• **Source excerpt**
[start]

When you think of ghosts or the afterlife, you think of ubiquitous fluidity -- whether it’s spectral or ectoplasmic, the stiff part of the person is left behind in this world and an energy is set free in another. In death, you can do more than you could in life sans tactile contact, and in Murdered: Soul Suspect, this is only a half truth.
The game, for the uninitiated, immediately projects you into the ghostly boots of one Ronan O’Connor -- a Salem, Massachusetts criminal-turned-detective who found the right side of the law after he found the right side of life in love. Losing her, though, meant he buried his headstrong noggin into his work, and this has lead to him not only being thrown out of a four-storey window, but shot in the chest with his own gun. The circumstances around this event are mysterious
to say the least, and that the player is thrust into the situation with almost zero context is a bold attempt at pretexting the game’s detective themes -- in death, as in life, you need to put together the shattered pieces that lead to your demise, which is also linked to a serial killer who’s been terrorising the town this past while.
That last part is a lead-in to my biggest issue with what should have been an excellent and compelling experience. The detective component of the game, thanks largely to your new ethereal self, is a more dynamic and expanded system than the one we saw with Team Bondi’s L.A. Noire -- it’s less binary and allows for a more organic and thorough or gut-felt conclusion, but the game-world in which it’s presented is as dead as your dead body is, lying in the street.

[end]

[Dataset excerpts]
[start]

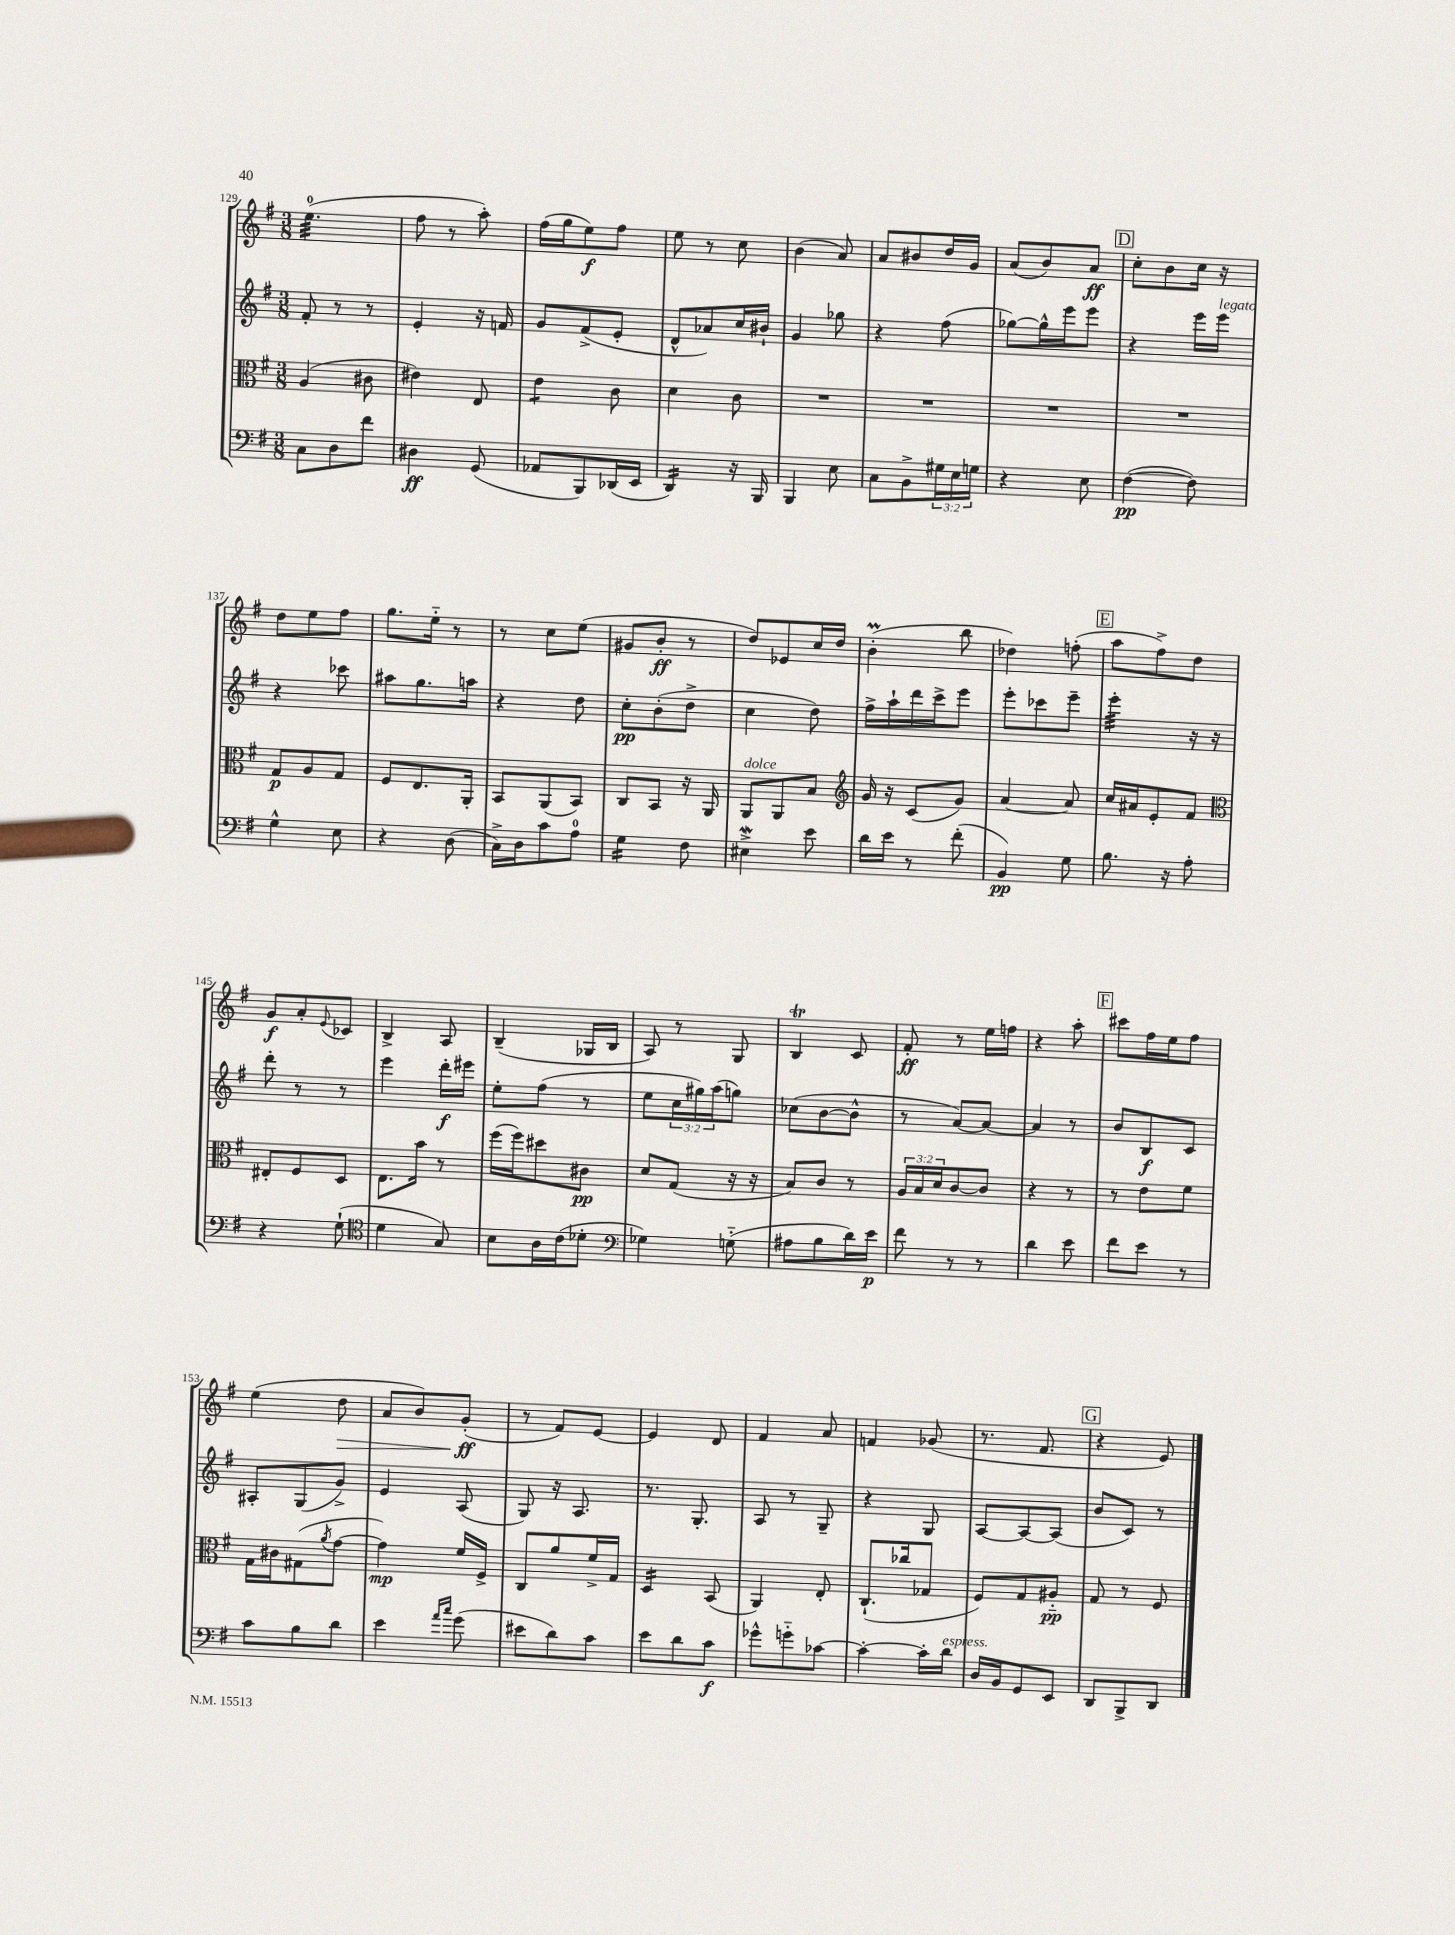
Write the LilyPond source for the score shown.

<<
\new StaffGroup <<
\new Staff = "s0" {
    \clef treble \key g \major \numericTimeSignature \time 3/8
    e''4.:32-0( |
    fis''8 r8 a''8-.) |
    fis''16( g''16 e''8\f) fis''8 |
    e''8 r8 c''8 |
    b'4( a'8) |
    a'8 bis'8 d''16 g'16 |
    a'8( b'8) a'8\ff |
    \mark \markup { \box "D" } c''8-. b'8 c''16 r16 |
    d''8 e''8 fis''8 |
    g''8. e''16-_ r8 |
    r8 c''8 e''8( |
    gis'8 b'8-.\ff r8 |
    d''8) ees'8 c''16 d''16 |
    b'4-.\prall( b''8 |
    des''4) f''8-.( |
    \mark \markup { \box "E" } a''8 fis''8->) d''8 |
    g'8\f a'8-. \appoggiatura { e'8 } ces'8 |
    b4-> a8 |
    b4--( ges16 b16 |
    a8) r8 g8 |
    b4\trill c'8 |
    fis'8-.\ff r8 e''16 f''16 |
    r4 a''8-. |
    \mark \markup { \box "F" } cis'''8 fis''16 e''16 fis''8 |
    e''4( d''8\> |
    a'8 b'8) g'8-.\ff\!( |
    r8 fis'8) e'8~ |
    e'4 d'8 |
    fis'4 a'8 |
    f'4 ges'8( |
    r8. fis'8. |
    \mark \markup { \box "G" } r4 e'8) \bar "|." |
}
\new Staff = "s1" {
    \clef treble \key g \major \numericTimeSignature \time 3/8 \override Staff.TupletNumber.text = #tuplet-number::calc-fraction-text
    fis'8-. r8 r8 |
    e'4-. r16 f'16 |
    g'8 fis'8->( e'8-. |
    d'8-^ aes'8) c''16 bis'16-! |
    g'4 ges''8 |
    r4 fis''8( |
    ges''8~) ges''16-^ e'''16 e'''8 |
    \mark \markup { \box "D" } r4 e'''16 e'''16^\markup { \italic "legato" } |
    r4 ces'''8 |
    ais''8 g''8. a''16 |
    r4 d''8 |
    c''8-.\pp b'8-.( d''8-> |
    c''4 d''8) |
    fis''16-> a''16-! d'''16 c'''16-> e'''8 |
    e'''8-. ces'''8 e'''8-- |
    \mark \markup { \box "E" } e'''4:32-. r16 r16 |
    d'''8-. r8 r8 |
    e'''4 d'''16-.\f eis'''16 |
    e''8-. fis''8( r8 |
    e''8 \tuplet 3/2 { c''16 gis''16) a''16( } g''8) |
    ces''8( b'8~ b'8-^ |
    r8 a'8~) a'8~ |
    a'4 r8 |
    \mark \markup { \box "F" } b'8 b8\f c'8 |
    ais8-. g8( g'8->) |
    e'4 a8( |
    g8) r16 a8. |
    r8. g8.-. |
    a8 r8 g8-- |
    r4 g8 |
    a8~ a8~ a8( |
    \mark \markup { \box "G" } b'8 c'8) r8 \bar "|." |
}
\new Staff = "s2" {
    \clef alto \key g \major \numericTimeSignature \time 3/8 \override Staff.TupletNumber.text = #tuplet-number::calc-fraction-text
    a4( cis'8 |
    eis'4) e8 |
    e'4:8 c'8 |
    d'4 c'8 |
    R4. |
    R4. |
    R4. |
    \mark \markup { \box "D" } R4. |
    g8\p a8 g8 |
    fis8 e8. a,16-. |
    b,8 a,8( b,8) |
    c8 b,8 r16 a,16 |
    a,8^\markup { \italic "dolce" } a,8 b8 |
    \clef treble g'16 r16 c'8( g'8) |
    a'4~ a'8 |
    \mark \markup { \box "E" } c''16 ais'16 e'8-. fis'8 |
    \clef alto eis8-. fis8 d8 |
    e8. b'16 r8 |
    fis''16( fis''16) dis''8 cis'8\pp |
    d'8 g8( r16 r16 |
    b8) c'8 r8 |
    \tuplet 3/2 { a16 b16 d'16 } c'8~ c'8 |
    r4 r8 |
    \mark \markup { \box "F" } r8 e'8 fis'8 |
    g16 cis'16 gis8( \acciaccatura { a'8 } g'8~ |
    g'4\mp) fis'16 fis16-> |
    c8 a'8 fis'16-> g16 |
    d4:16 b,8( |
    a,4) e8-. |
    c8.-!( ces''16 ges8 |
    fis8) g8 ais8-_\pp |
    \mark \markup { \box "G" } g8 r8 fis8 \bar "|." |
}
\new Staff = "s3" {
    \clef bass \key g \major \numericTimeSignature \time 3/8 \override Staff.TupletNumber.text = #tuplet-number::calc-fraction-text
    c8 d8 fis'8 |
    dis4\ff g,8( |
    aes,8 b,,8) des,16( e,16 |
    d,4:16) r16 b,,16 |
    b,,4 e8 |
    c8 b,8-> \tuplet 3/2 { gis16 e16 g16 } |
    r4 e8 |
    \mark \markup { \box "D" } fis4~\pp( fis8) |
    g4-^ e8 |
    r4 d8( |
    c16->) d16 c'8 a8-0 |
    g4:16 fis8 |
    eis4->\mordent e'8 |
    d'16 e'16 r8 fis'8-.( |
    b,4\pp) g8 |
    \mark \markup { \box "E" } b8. r16 a8-. |
    r4 g8-!( |
    \clef tenor d'4 g8) |
    b8 a16 c'16( des'8-. |
    \clef bass ges4) g8-_( |
    ais8 b8 d'16) e'16\p |
    fis'8 r8 r8 |
    d'4 e'8 |
    \mark \markup { \box "F" } fis'8 e'8 r8 |
    c'8 b8 d'8 |
    e'4 \grace { a'16 c''16 } g'8( |
    eis'8 d'8) c'8 |
    e'8 d'8 c'8\f |
    ges'8-^ g'8-_ ces'8~ |
    ces'4~-. ces'16-. d'16^\markup { \italic "espress." } |
    d16 b,16 g,8 e,8 |
    \mark \markup { \box "G" } d,8 b,,8-> d,8 \bar "|." |
}
>>
>>
\layout { \context { \Score currentBarNumber = #129 } }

[end]

• **Actions to take**
1. Repeat the review word for word, starting at "The game, for" and ending at "this past while.".
2. Which lines in the rows contain the string "numericTimeSignature", with case counting? Copy out each of those lines.
These rows have no connection to the review.

• **Responses by task**
1.
The game, for the uninitiated, immediately projects you into the ghostly boots of one Ronan O’Connor -- a Salem, Massachusetts criminal-turned-detective who found the right side of the law after he found the right side of life in love. Losing her, though, meant he buried his headstrong noggin into his work, and this has lead to him not only being thrown out of a four-storey window, but shot in the chest with his own gun. The circumstances around this event are mysterious
to say the least, and that the player is thrust into the situation with almost zero context is a bold attempt at pretexting the game’s detective themes -- in death, as in life, you need to put together the shattered pieces that lead to your demise, which is also linked to a serial killer who’s been terrorising the town this past while.

2.
    \clef treble \key g \major \numericTimeSignature \time 3/8
    \clef treble \key g \major \numericTimeSignature \time 3/8 \override Staff.TupletNumber.text = #tuplet-number::calc-fraction-text
    \clef alto \key g \major \numericTimeSignature \time 3/8 \override Staff.TupletNumber.text = #tuplet-number::calc-fraction-text
    \clef bass \key g \major \numericTimeSignature \time 3/8 \override Staff.TupletNumber.text = #tuplet-number::calc-fraction-text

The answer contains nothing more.